Le Parti socialiste n’a pas survécu au quinquennat de François Hollande, élu en fustigeant la finance, et trahissant ses promesses avec une politique libérale.
Ceux que Valls qualifie de traitres sont en réalité les « socialistes authentiques », ceux pour qui la parole politique a une valeur et les frondeurs eurent raison de quitter le gouvernement au nom des engagements pris.
C’est d’ailleurs tout le sens de la victoire d’Hamon à la primaire socialiste.
Le faible score du PS est la résultante de la traitrise de la direction socialiste à l’égard de sa base en n’excluant pas des Valls, Bartolone, Delanoë demeurés membres du PS en soutenant Macron.
Qu’en est-il de la discipline partisane ?
Si le PS veut se reconstruire ou se recomposer, ce sera en investissant comme candidats aux législatives, des personnalités en phase avec la ligne Hamon-Mélenchon, s’associant au Parti de Gauche qui tire sa légitimité des dernières élections et représente le « peuple de gauche ».
Que ceux qui ont soutenu Macron rejoignent En Marche et cessent de saboter le parti qui les a fait vivre et prospérer durant des dizaines d’années.
La Parti Républicain n’est pas dans la même situation.
Lors des dernières primaires, Fillon avait parfaitement incarné les valeurs de la droite conservatrice.
C’est sur son programme économique rigoureux sur les dépenses et moins permissif sur le plan sociétal qu’il avait réuni une immense majorité de Français qui votent à droite et au centre.
Mais l’homme Fillon avait deux visages, il a été démasqué et est devenu inaudible. Il a sacrifié la belle dynamique des primaires en s’acharnant à se maintenir.
Les leaders républicains, par loyauté ou par bêtise, ont accepté qu’il demeure candidat en leurs noms, lui qui en février dernier continuait de se faire payer des costards à 14.000€ par un avocat libanais.
Aux législatives prochaines, avec un leadership cohérent, ils pourront démontrer que leur poids n’est pas négligeable. Et que ceux qui se sentent plus proches de Macron rejoignent les « Marcheurs » et les « Marchands ».
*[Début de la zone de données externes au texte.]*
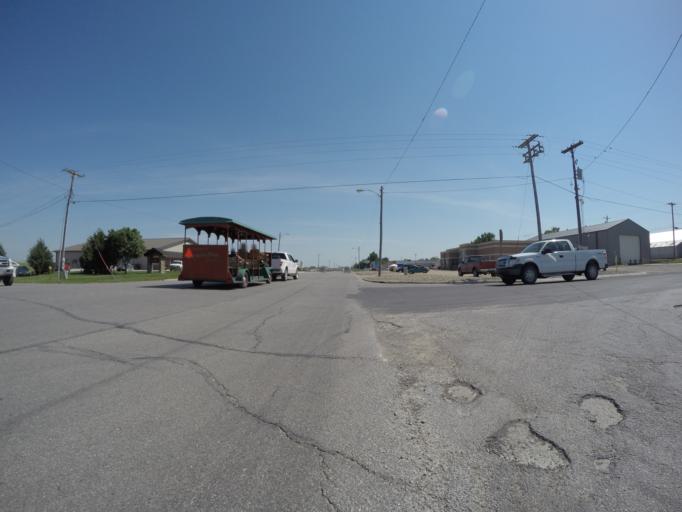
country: US
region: Kansas
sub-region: Nemaha County
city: Sabetha
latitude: 39.8998
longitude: -95.7883
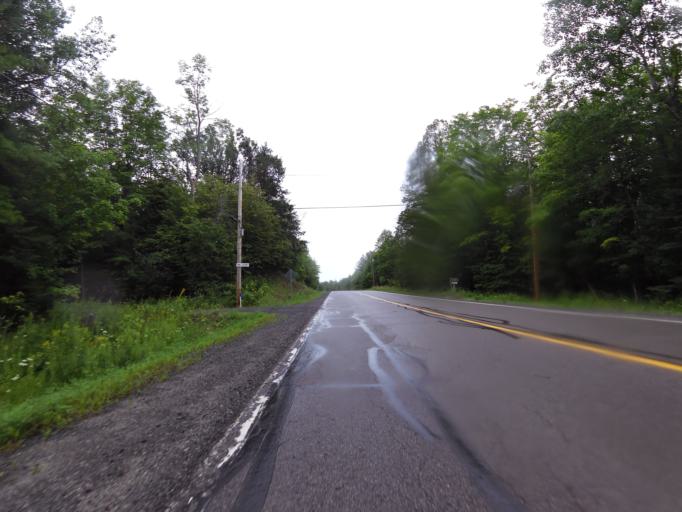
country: CA
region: Ontario
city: Perth
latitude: 44.9990
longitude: -76.3791
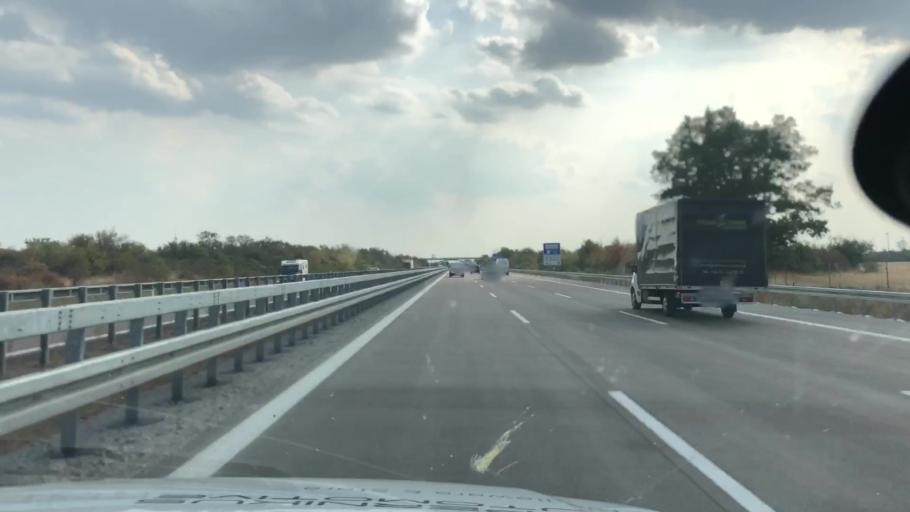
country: DE
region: Saxony-Anhalt
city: Thalheim
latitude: 51.6627
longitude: 12.2036
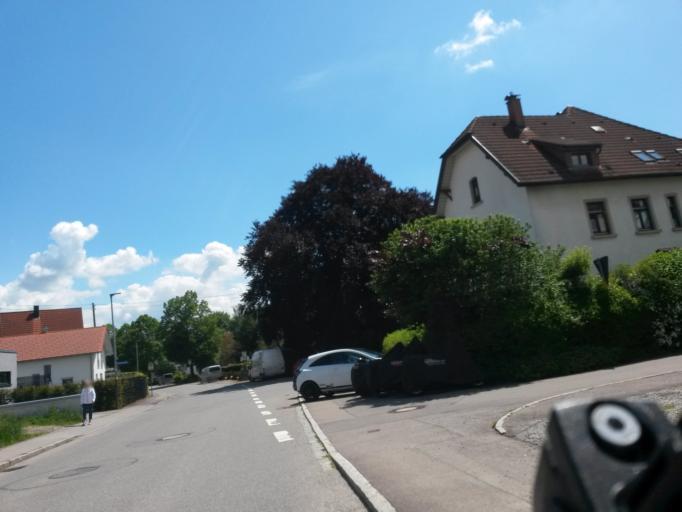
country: DE
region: Baden-Wuerttemberg
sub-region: Tuebingen Region
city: Bad Waldsee
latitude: 47.9278
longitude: 9.7471
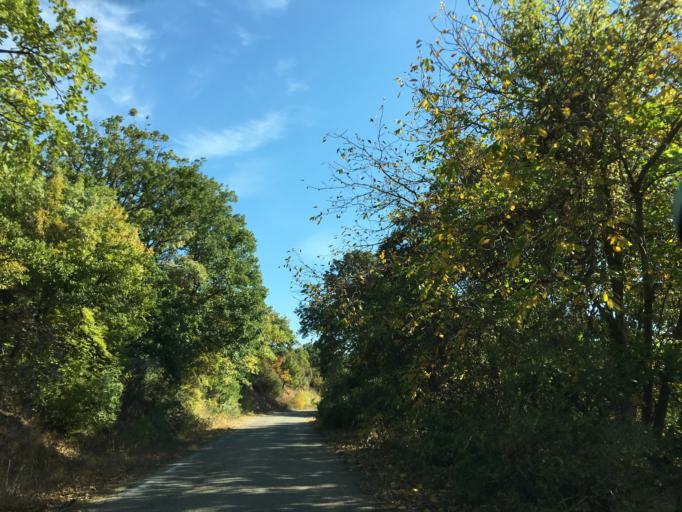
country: BG
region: Khaskovo
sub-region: Obshtina Ivaylovgrad
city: Ivaylovgrad
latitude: 41.4301
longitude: 26.1289
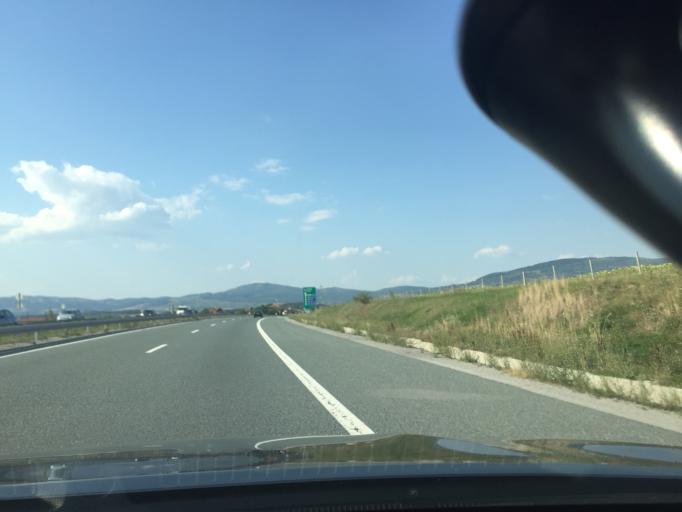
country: BG
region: Pernik
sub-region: Obshtina Pernik
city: Pernik
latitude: 42.5894
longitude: 23.1199
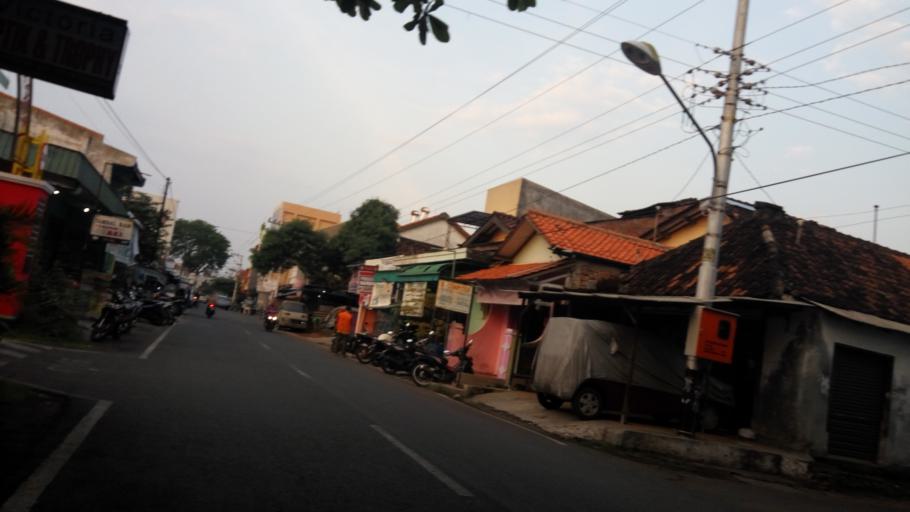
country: ID
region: Central Java
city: Semarang
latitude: -6.9857
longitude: 110.4055
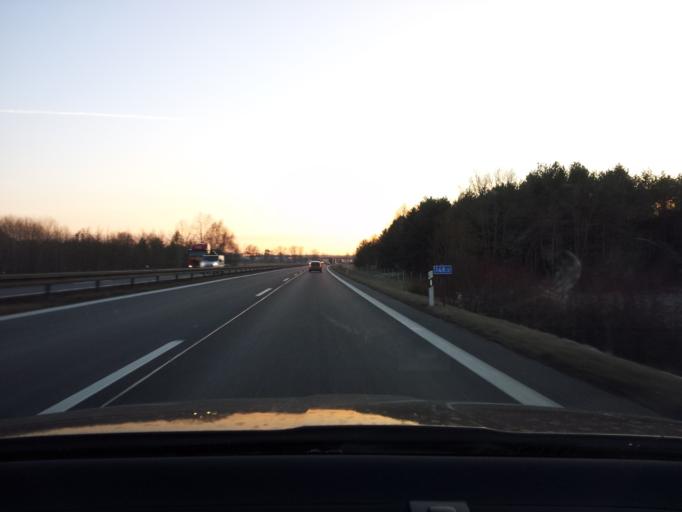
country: DE
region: Brandenburg
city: Brieselang
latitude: 52.6552
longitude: 13.0024
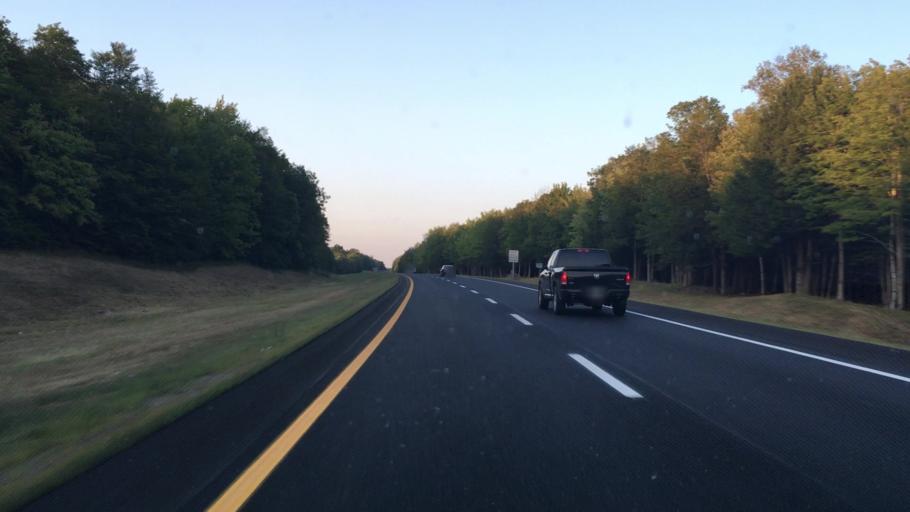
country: US
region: Maine
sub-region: Sagadahoc County
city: Topsham
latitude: 43.9595
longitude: -69.9591
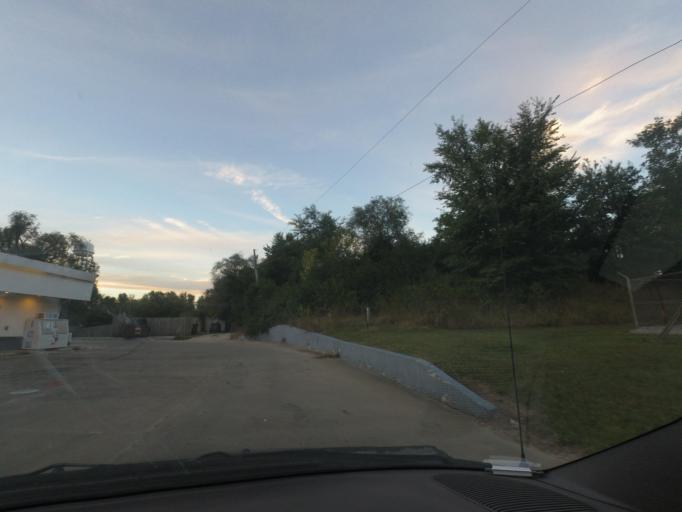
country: US
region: Illinois
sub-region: Pike County
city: Barry
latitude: 39.7009
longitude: -91.0417
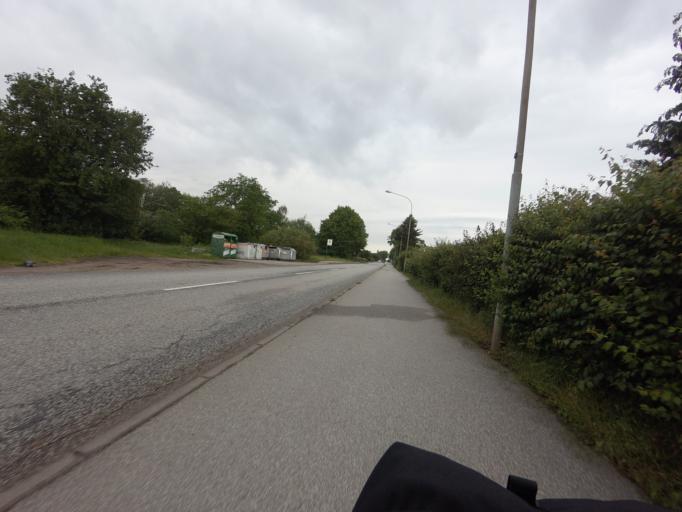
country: DE
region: Schleswig-Holstein
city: Ratekau
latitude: 53.9122
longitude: 10.7486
C’est ainsi que les étoiles se sont alignées pour la naissance du « sauveur ». De gros intérêts ont compris le profit qu’ils pouvaient en tirer et ont permis à ce brillant inconnu qu’est Macron de faire un hold-up sur la présidentielle.
Son discours souvent creux et sans profondeur fut celui rassurant que les gens raisonnables voulaient entendre, alors que leur parti optait pour des idées plus radicales.
Il aurait eu sa place dans tous les gouvernements depuis Giscard, mais la jeunesse du personnage et son côté libéral sur le plan économique et sociétal, ont eu raison d’une partie des Français qui ont cru au discours édulcoré de l’énarque.
Certain que les Français sont dans leur majorité pour le compromis, il a récupéré un grand nombre d’électeurs du Parti Socialiste effrayés par le projet économique du candidat Hamon, et a galvanisé un grand nombre d’électeurs de droite incapables d’accorder leur vote au combattant estropié par lui-même, mais qui accusait les autres.
Avec Macron, les milieux financiers disposent d’un Président acquis. Leurs affaires reprennent et les bourses saluent en fanfare l’avènement du banquier prodige.
L’euphorie risque d’être de courte durée.
Si on fait le compte des votants qui ont voulu « renverser la table », de Le Pen (21,53%), Mélenchon (19 ,64%), Dupont-Aignan (4,75%) aux Lassalle, Poutou, Asselineau, Arthaud et Cheminade, on arrive à 50%.
Macron (23,75%), Fillon (19,91%) et Hamon (6,35%) totalisent l’autre moitié. J’inclus Hamon alors qu’il est plus proche de Mélenchon que de Macron.
La campagne du second tour s’ouvre sur l’habituel refrain du fascisme de Marine Le Pen et des dangers encourus par notre démocratie.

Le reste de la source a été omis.